PDF(Pubmed)
Abstract:
This study explores the impact of environmental pollutants on nuclear receptors (CAR, PXR, PPARα, PPARγ, FXR, and LXR) and their heterodimerization partner, the Retinoid X Receptor (RXR). Such interaction may contribute to the onset of non-alcoholic fatty liver disease (NAFLD), which is initially characterized by steatosis and potentially progresses to steatohepatitis and fibrosis. Epidemiological studies have linked NAFLD occurrence to the exposure to environmental contaminants like PFAS. This study aims to assess the simultaneous activation of nuclear receptors via perfluorooctanoic acid (PFOA) and RXR coactivation via Tributyltin (TBT), examining their combined effects on steatogenic mechanisms. Mice were exposed to PFOA (10 mg/kg/day), TBT (5 mg/kg/day) or a combination of them for three days. Mechanisms underlying hepatic steatosis were explored by measuring nuclear receptor target gene and lipid metabolism key gene expressions, by quantifying plasma lipids and hepatic damage markers. This study elucidated the involvement of the Liver X Receptor (LXR) in the combined effect on steatosis and highlighted the permissive nature of the LXR/RXR heterodimer.
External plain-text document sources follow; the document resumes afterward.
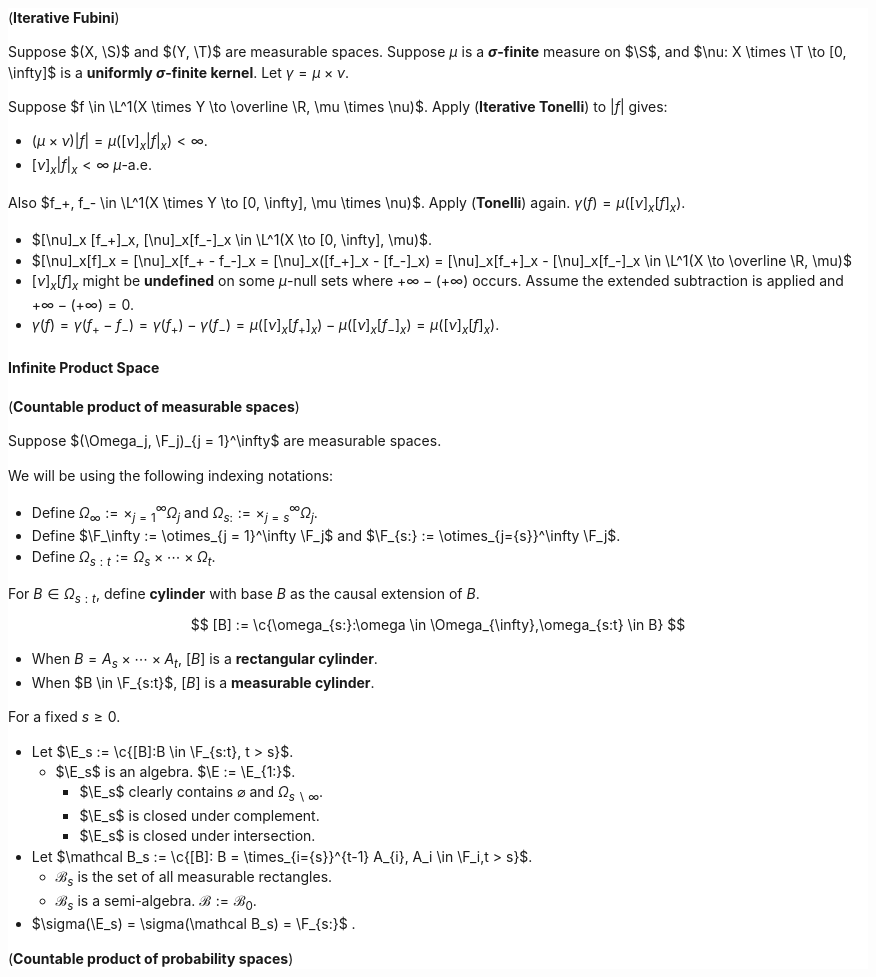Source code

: (**Iterative Fubini**)

Suppose $(X, \S)$ and $(Y, \T)$ are measurable spaces. Suppose $\mu$ is a **$\sigma$-finite** measure on $\S$, and $\nu: X \times \T \to [0, \infty]$ is a **uniformly $\sigma$-finite kernel**. Let $\gamma = \mu \times \nu$.

Suppose $f \in \L^1(X \times Y \to \overline \R, \mu \times \nu)$. Apply (**Iterative Tonelli**) to $|f|$ gives:

- $(\mu \times \nu)|f| = \mu([\nu]_x |f|_x) < \infty$.
- $[\nu]_x|f|_x < \infty$ $\mu$-a.e.

Also $f_+, f_- \in \L^1(X \times Y \to [0, \infty], \mu \times \nu)$. Apply (**Tonelli**) again. $\gamma(f) = \mu([\nu]_x[f]_x)$.

- $[\nu]_x [f_+]_x, [\nu]_x[f_-]_x \in \L^1(X \to [0, \infty], \mu)$.
- $[\nu]_x[f]_x = [\nu]_x[f_+ - f_-]_x = [\nu]_x([f_+]_x - [f_-]_x) = [\nu]_x[f_+]_x - [\nu]_x[f_-]_x \in \L^1(X \to \overline \R, \mu)$
- $[\nu]_x[f]_x$ might be **undefined** on some $\mu$-null sets where $+\infty - (+\infty)$ occurs. Assume the extended subtraction is applied and $+\infty - (+\infty) = 0$.
- $\gamma(f) = \gamma(f_+ - f_-) = \gamma(f_+)  - \gamma(f_-) = \mu([\nu]_x[f_+]_x) - \mu([\nu]_x[f_-]_x) = \mu([\nu]_x[f]_x)$.

#### Infinite Product Space

(**Countable product of measurable spaces**)

Suppose $(\Omega_j, \F_j)_{j = 1}^\infty$ are measurable spaces.

We will be using the following indexing notations:

- Define $\Omega_{\infty} := \times_{j = 1}^\infty \Omega_j$ and $\Omega_{s:} := \times_{j = {s}}^\infty \Omega_j$.
- Define $\F_\infty := \otimes_{j = 1}^\infty \F_j$ and $\F_{s:} := \otimes_{j={s}}^\infty \F_j$.
- Define $\Omega_{s : t} := \Omega_{s} \times \cdots \times \Omega_t$.

For $B \in \Omega_{s:t}$, define **cylinder** with base $B$ as the causal extension of $B$.
$$
[B] := \c{\omega_{s:}:\omega \in \Omega_{\infty},\omega_{s:t} \in B}
$$

- When $B = A_{s} \times \cdots \times A_{t}$, $[B]$ is a **rectangular cylinder**.
- When $B \in \F_{s:t}$, $[B]$ is a **measurable cylinder**.

For a fixed $s \ge 0$.

- Let $\E_s := \c{[B]:B \in \F_{s:t}, t > s}$.
  - $\E_s$ is an algebra. $\E := \E_{1:}$.
    - $\E_s$ clearly contains $\varnothing$ and $\Omega_{s \backslash \infty}$.
    - $\E_s$ is closed under complement.
    - $\E_s$ is closed under intersection.
- Let $\mathcal B_s := \c{[B]: B = \times_{i={s}}^{t-1} A_{i}, A_i \in \F_i,t > s}$.
  - $\mathcal B_s$ is the set of all measurable rectangles.
  - $\mathcal B_s$ is a semi-algebra. $\mathcal B := \mathcal B_0$.
- $\sigma(\E_s) = \sigma(\mathcal B_s) = \F_{s:}$ .

(**Countable product of probability spaces**)
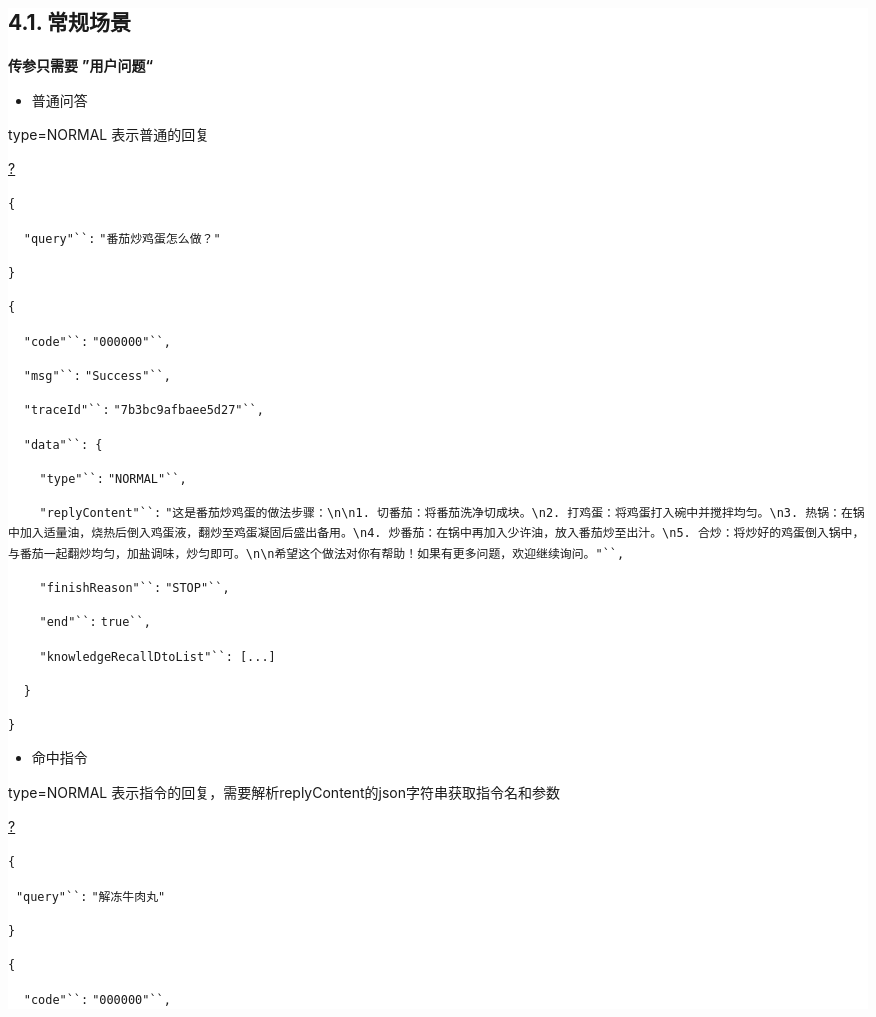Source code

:   

4.1. 常规场景
---------

  

**传参只需要** **”用户问题“**

  

*   普通问答

type=NORMAL 表示普通的回复

[?](#)

`{`

    `"query"``:` `"番茄炒鸡蛋怎么做？"`

`}`

`{`

    `"code"``:` `"000000"``,`

    `"msg"``:` `"Success"``,`

    `"traceId"``:` `"7b3bc9afbaee5d27"``,`

    `"data"``: {`

        `"type"``:` `"NORMAL"``,`

        `"replyContent"``:` `"这是番茄炒鸡蛋的做法步骤：\n\n1. 切番茄：将番茄洗净切成块。\n2. 打鸡蛋：将鸡蛋打入碗中并搅拌均匀。\n3. 热锅：在锅中加入适量油，烧热后倒入鸡蛋液，翻炒至鸡蛋凝固后盛出备用。\n4. 炒番茄：在锅中再加入少许油，放入番茄炒至出汁。\n5. 合炒：将炒好的鸡蛋倒入锅中，与番茄一起翻炒均匀，加盐调味，炒匀即可。\n\n希望这个做法对你有帮助！如果有更多问题，欢迎继续询问。"``,`

        `"finishReason"``:` `"STOP"``,`

        `"end"``:` `true``,`

        `"knowledgeRecallDtoList"``: [...]`

    `}`

`}`

  

*   命中指令

type=NORMAL 表示指令的回复，需要解析replyContent的json字符串获取指令名和参数

[?](#)

`{`

  `"query"``:` `"解冻牛肉丸"`

`}`

`{`

    `"code"``:` `"000000"``,`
Antagonistic effects of TBT on the PFOA-induced activation of the Pregnane X Receptor (PXR) and Peroxisome Proliferator-Activated Receptor Gamma (PPARγ) were also observed. Overall, this study revealed complex interactions between PFOA and TBT, shedding light on their combined impact on liver health.
摘要:
本研究探讨了环境污染物对核受体(CAR,PXR,PPARα,PPARγ,FXR,和LXR)和它们的异二聚体伴侣,视黄醇X受体(RXR)。这种相互作用可能有助于非酒精性脂肪性肝病(NAFLD)的发作,其最初的特征是脂肪变性,并可能发展为脂肪性肝炎和纤维化。流行病学研究已将NAFLD的发生与PFAS等环境污染物的暴露联系起来。这项研究旨在评估通过全氟辛酸(PFOA)和通过三丁基锡(TBT)的RXR共激活核受体的同时激活,检查它们对脂肪生成机制的综合影响。将小鼠暴露于PFOA(10mg/kg/天),TBT(5mg/kg/天)或它们的组合持续三天。通过测量核受体靶基因和脂质代谢关键基因的表达来探索肝脏脂肪变性的机制。通过定量血浆脂质和肝损伤标志物。这项研究阐明了肝脏X受体(LXR)对脂肪变性的联合作用,并强调了LXR/RXR异二聚体的允许性质。还观察到TBT对PFOA诱导的孕烷X受体(PXR)和过氧化物酶体增殖物激活受体γ(PPARγ)激活的拮抗作用。总的来说,这项研究揭示了PFOA和TBT之间的复杂相互作用,阐明它们对肝脏健康的综合影响。